++++ EXERCISE MATERIAL

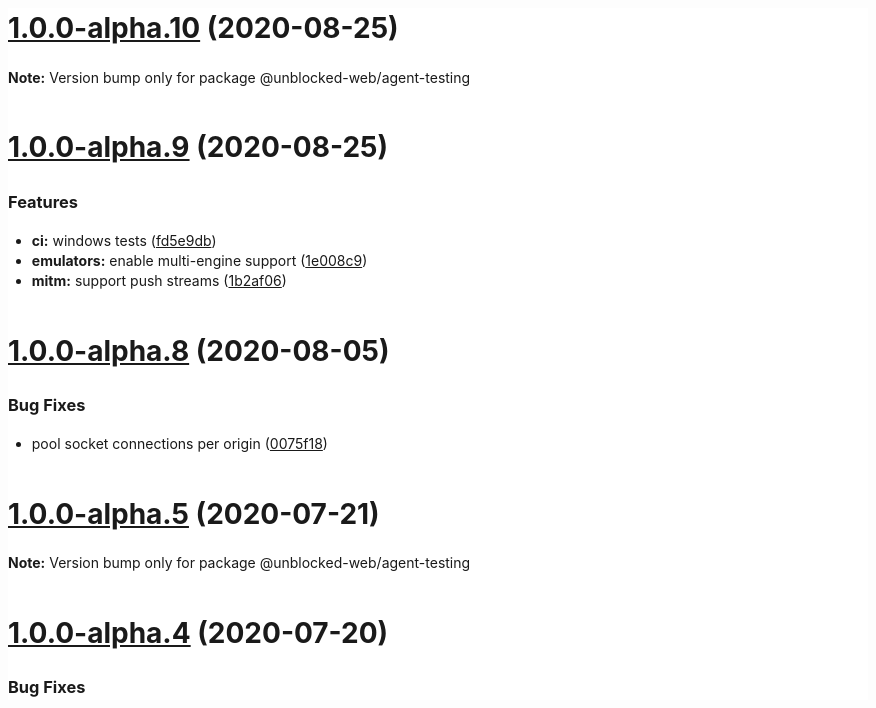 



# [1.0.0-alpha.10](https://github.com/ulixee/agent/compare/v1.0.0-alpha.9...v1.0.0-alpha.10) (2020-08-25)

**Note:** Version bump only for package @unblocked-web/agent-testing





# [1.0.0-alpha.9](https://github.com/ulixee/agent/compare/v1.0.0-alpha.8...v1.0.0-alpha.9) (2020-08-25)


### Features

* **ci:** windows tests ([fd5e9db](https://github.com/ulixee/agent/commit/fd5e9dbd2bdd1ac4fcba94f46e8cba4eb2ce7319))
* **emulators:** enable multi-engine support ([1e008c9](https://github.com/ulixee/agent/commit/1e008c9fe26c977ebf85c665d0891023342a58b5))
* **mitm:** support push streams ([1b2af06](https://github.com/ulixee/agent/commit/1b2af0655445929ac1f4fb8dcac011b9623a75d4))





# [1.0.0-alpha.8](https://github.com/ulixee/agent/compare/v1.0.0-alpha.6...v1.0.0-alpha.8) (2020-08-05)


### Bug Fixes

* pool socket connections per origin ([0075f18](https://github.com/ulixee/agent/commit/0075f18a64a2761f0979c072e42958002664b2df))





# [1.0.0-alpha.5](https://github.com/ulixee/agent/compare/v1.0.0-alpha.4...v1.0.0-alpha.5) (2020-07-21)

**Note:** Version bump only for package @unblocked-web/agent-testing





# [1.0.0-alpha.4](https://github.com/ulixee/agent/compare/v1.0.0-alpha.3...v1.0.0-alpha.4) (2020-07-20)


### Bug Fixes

++++++++

Take the records above from their first line through the line with "enable multi-engine support" and set those lines down word for word, minus the pictures.

-- SOLUTION TO THE EXERCISE --
# [1.0.0-alpha.10](https://github.com/ulixee/agent/compare/v1.0.0-alpha.9...v1.0.0-alpha.10) (2020-08-25)

**Note:** Version bump only for package @unblocked-web/agent-testing





# [1.0.0-alpha.9](https://github.com/ulixee/agent/compare/v1.0.0-alpha.8...v1.0.0-alpha.9) (2020-08-25)


### Features

* **ci:** windows tests ([fd5e9db](https://github.com/ulixee/agent/commit/fd5e9dbd2bdd1ac4fcba94f46e8cba4eb2ce7319))
* **emulators:** enable multi-engine support ([1e008c9](https://github.com/ulixee/agent/commit/1e008c9fe26c977ebf85c665d0891023342a58b5))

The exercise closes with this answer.